Jean Maneke, the Missouri Press Association's attorney, was surprised by the news. She said the state's highest court hears a Sunshine Law case "about once a year." While the announcement is good news for Purcell, she said, it is no indication of which way the court might lean.
The lawsuit stems from an April 17, 2008, closed-door commission meeting that Purcell secretly recorded. At that meeting, Purcell, Presiding Commissioner Gerald Jones, then-1st District Commissioner Larry Bock and county prosecutor Morley Swingle confronted county Auditor David Ludwig, asking for his resignation. The Sunshine Law does not provide closed-meeting protection for the discipline of officeholders.
Purcell eventually made his secret recording public. The Missouri attorney general's office investigated Purcell over the recording -- the Sunshine Law does not allow secret recordings of closed meetings -- but earlier this year said it would not pursue charges.
Purcell filed suit against the commission May 14, 2008, saying the April 17 meeting was not properly closed and that the commission should have publicly confronted Ludwig.
Purcell made the original motion to go into closed session to discuss a road easement, but Jones amended the motion to include a personnel issue. Purcell's suit named the commission as a defendant rather than individual commissioners.
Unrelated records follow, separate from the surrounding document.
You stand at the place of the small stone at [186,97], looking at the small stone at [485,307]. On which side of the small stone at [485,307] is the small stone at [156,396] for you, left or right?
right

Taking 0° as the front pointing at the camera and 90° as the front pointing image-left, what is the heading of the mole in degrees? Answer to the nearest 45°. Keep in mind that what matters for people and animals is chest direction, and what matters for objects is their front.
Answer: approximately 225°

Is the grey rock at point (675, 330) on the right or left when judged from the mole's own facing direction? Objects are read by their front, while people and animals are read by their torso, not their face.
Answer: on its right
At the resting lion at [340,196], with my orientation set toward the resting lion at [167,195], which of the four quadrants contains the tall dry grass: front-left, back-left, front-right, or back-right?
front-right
The Missouri Eastern District Court of Appeals ruled in July the county commission cannot be sued. In the court's opinion, Judge Kurt Odenwald wrote that "because the Commission as a stand-alone entity is not a proper party to this action, we find that the trial court erred when it allowed the action to proceed against the Commission without the individual commission members named as defendants in their official capacity."
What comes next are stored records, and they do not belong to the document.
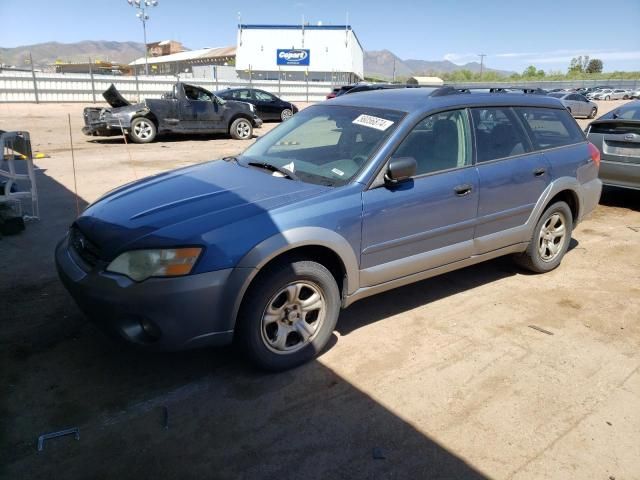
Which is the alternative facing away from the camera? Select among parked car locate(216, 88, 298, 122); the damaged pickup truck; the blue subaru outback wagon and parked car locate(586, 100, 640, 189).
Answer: parked car locate(586, 100, 640, 189)

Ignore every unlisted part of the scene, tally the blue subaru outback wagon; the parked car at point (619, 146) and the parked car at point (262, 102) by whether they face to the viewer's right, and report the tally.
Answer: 1

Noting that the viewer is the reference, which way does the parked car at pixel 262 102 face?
facing to the right of the viewer

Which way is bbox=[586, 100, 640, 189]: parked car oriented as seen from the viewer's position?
away from the camera

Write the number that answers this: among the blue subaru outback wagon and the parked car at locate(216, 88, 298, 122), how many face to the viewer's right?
1

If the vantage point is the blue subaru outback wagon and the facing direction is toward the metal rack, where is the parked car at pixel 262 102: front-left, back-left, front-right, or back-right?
front-right

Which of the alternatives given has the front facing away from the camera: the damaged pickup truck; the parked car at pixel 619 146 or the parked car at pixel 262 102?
the parked car at pixel 619 146

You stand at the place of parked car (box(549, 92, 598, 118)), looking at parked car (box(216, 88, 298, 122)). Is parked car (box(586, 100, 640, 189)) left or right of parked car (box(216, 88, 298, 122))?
left

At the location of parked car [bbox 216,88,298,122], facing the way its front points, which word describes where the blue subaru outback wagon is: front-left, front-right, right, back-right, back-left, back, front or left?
right

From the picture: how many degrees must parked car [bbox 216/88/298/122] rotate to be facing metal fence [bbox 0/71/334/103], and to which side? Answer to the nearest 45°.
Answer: approximately 135° to its left

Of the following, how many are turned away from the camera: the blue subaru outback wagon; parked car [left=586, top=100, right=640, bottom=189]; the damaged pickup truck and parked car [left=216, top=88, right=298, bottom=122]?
1

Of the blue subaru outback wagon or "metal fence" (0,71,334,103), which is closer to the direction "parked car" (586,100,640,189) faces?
the metal fence

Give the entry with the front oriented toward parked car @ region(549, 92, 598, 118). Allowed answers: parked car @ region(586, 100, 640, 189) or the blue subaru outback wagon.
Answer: parked car @ region(586, 100, 640, 189)

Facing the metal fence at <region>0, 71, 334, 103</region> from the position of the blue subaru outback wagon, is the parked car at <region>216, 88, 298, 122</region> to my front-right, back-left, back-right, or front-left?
front-right

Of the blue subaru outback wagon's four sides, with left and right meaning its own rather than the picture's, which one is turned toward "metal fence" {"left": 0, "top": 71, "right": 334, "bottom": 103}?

In October 2008, a Stoddard County judge ruled the commissioners did not knowingly violate the Sunshine Law.
Maneke said when a case goes before the Supreme Court, each party has the opportunity to file a new brief, but she could not say if the press association would do so.
Purcell's attorney, J.P. Clubb, said he looks "forward to making our arguments on paper and oral arguments before the court."
Tom Ludwig, the Jackson attorney who successfully represented the county before the circuit and appellate court judges, could not be reached for comment.
Jones said he had no comment.
The hearing date will be set after Clubb and Tom Ludwig file their legal arguments.
So far the county has spent a little more than $20,000 on the case, paying most of that amount for Tom Ludwig's legal services and about $780 for depositions to court reporter Karen Elledge.